Cuando le comenté a Virginia esta sensación de que todo era una locura, volvió a responderme con una frase de Nietzsche: "Hay siempre algo de locura en el amor; pero siempre hay algo de razón en la locura."
"Está loca" pensé. Y acto seguido, continué con un "pero tiene razón". La fantasía es tan humana como la culpa, y ni la una ni la otra se pueden detener. Casi sin querer comenzamos una relación informal, con nuestras mascotas como excusa y nuestros cosquilleos como alimento.

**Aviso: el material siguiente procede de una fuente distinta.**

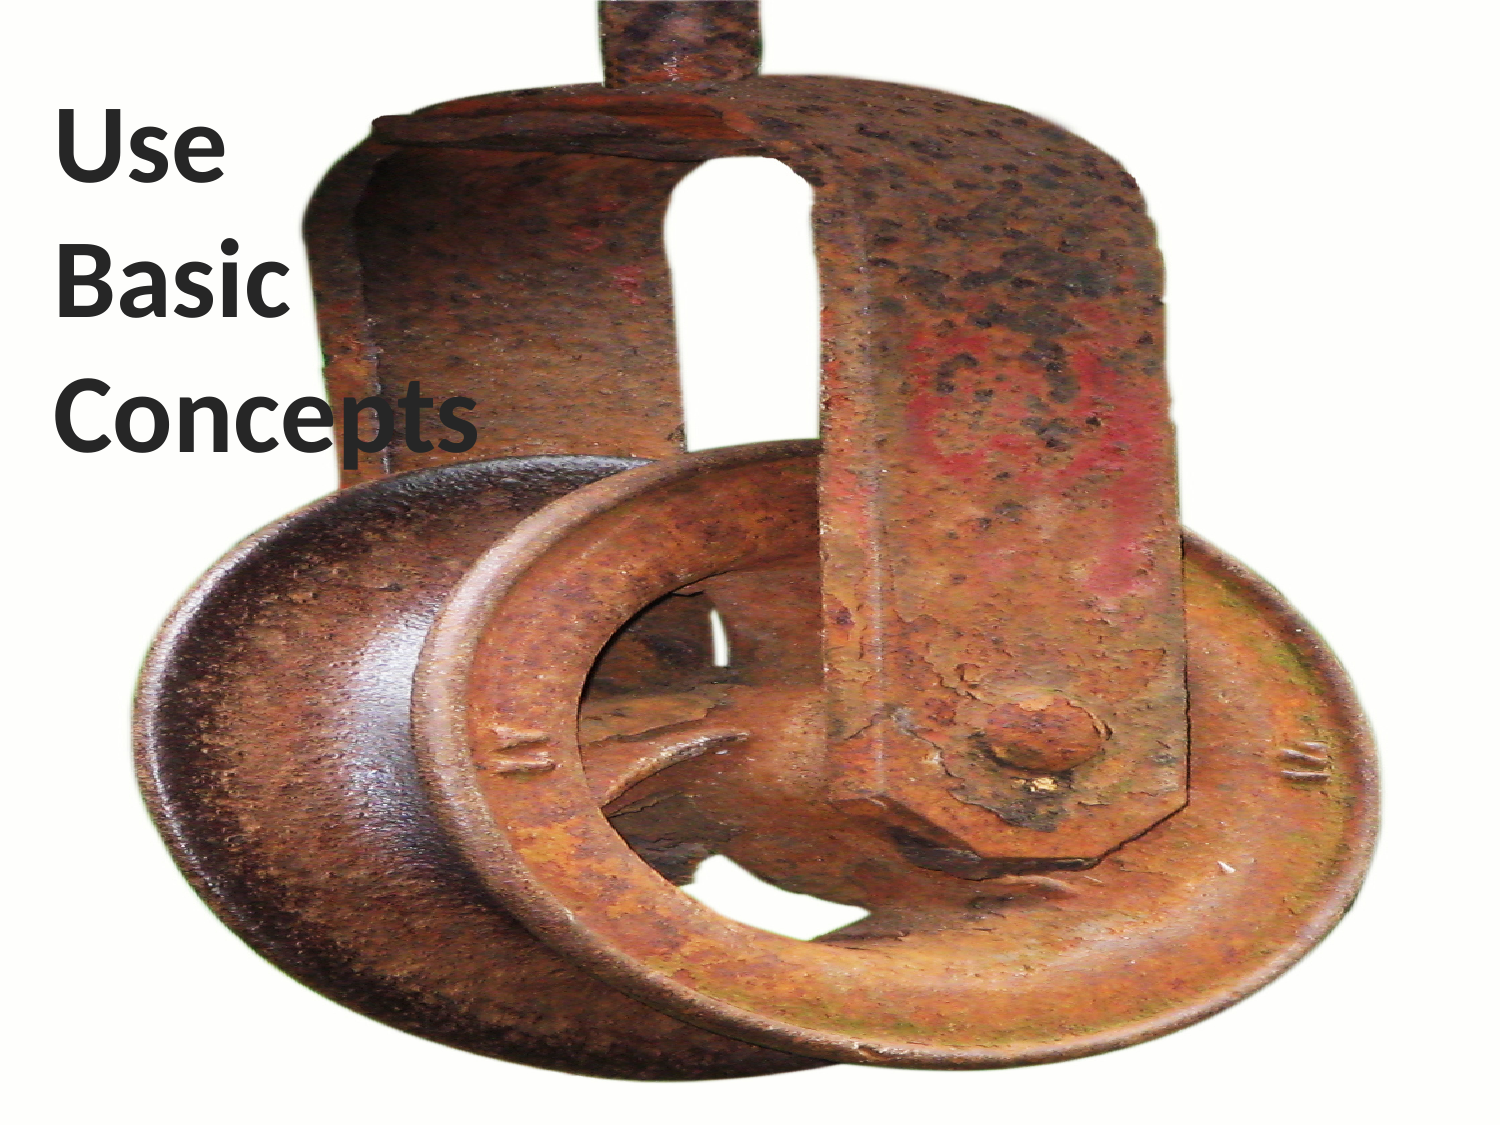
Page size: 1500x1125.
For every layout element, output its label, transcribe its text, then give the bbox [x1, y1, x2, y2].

text_box Use Basic Concepts [38, 62, 497, 483]
picture [0, 0, 1500, 1125]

Pasaron seis meses así. Nunca nos vimos en otro horario u otro sitio u otra situación que no sea la inicial: paseando perros. Y el parque Centenario fue testigo mudo de horas de conversación animada, de abrazos iluminados por la luna, de besos adolescentes, de sexo no genital. Yo no podía ni pensar en otra forma de amarla. Hasta que ella me lo propuso. Su desparpajo inicial fue tornándose en mesura a medida que abríamos nuestros corazones. Pero se animó y me invitó a su casa. Le dije que no. No porque no lo deseaba. Más bien, todo lo contrario. Lo deseaba tanto, que temía cometer una torpeza. Ella me dijo que lo entendía. Pero volvió a insistir unos días más tarde, y otra vez a la semana, y luego ya no recuerdo cómo ni cuándo, pero ella me estaba desvistiendo con ternura y yo estaba paralizado y sólo atinaba a temblar. Me hizo el amor con suavidad, armonía y lentitud. Me llenó de sensaciones que no conocía o había olvidado. Me cuidó como si fuera ella la persona mayor y yo el adolescente inexperto: aunque en realidad, en este tipo de situaciones sí carecía de experiencia. Me despidió con un mucho calor, apoyando sus labios tibios sobre los míos. En el palier, Nizche me observaba con una mirada que interpreté como ternura. Llegué a casa, me acosté, y no pude dormir. Aunque no dejé de soñar en toda la noche.
La situación se repetía varias veces a la semana, posterior al paseo perruno. El regocijo, la sensación errática de bienestar, culpa, libertad y remordimiento, condimentaba cada minuto junto a Virginia. Ella seguía fresca y decidida y durante el tiempo que duró nuestra relación no hubo objeciones ni reclamos ni reproches. Simplemente, disfrutábamos la compañía que nos propiciábamos.
Al cabo de dos años de encuentros furtivos, Virginia dejó de ir al parque a llevar a su perra. Nunca me animé a tocarle el timbre ni a forzar un encuentro dentro del edificio. Nunca la volví a ver con su perrita. Sí recuerdo haberla visto en el subte, una mañana, charlando animadamente con un muchacho de pelo ensortijado. Me miró de reojo y aguardé un gesto, por más mínimo que sea, para acercarme a ella y saludarla. Ese gesto nunca llegó y me quedé en mi lugar. Llevaba en sus faldas un libro de Sartre.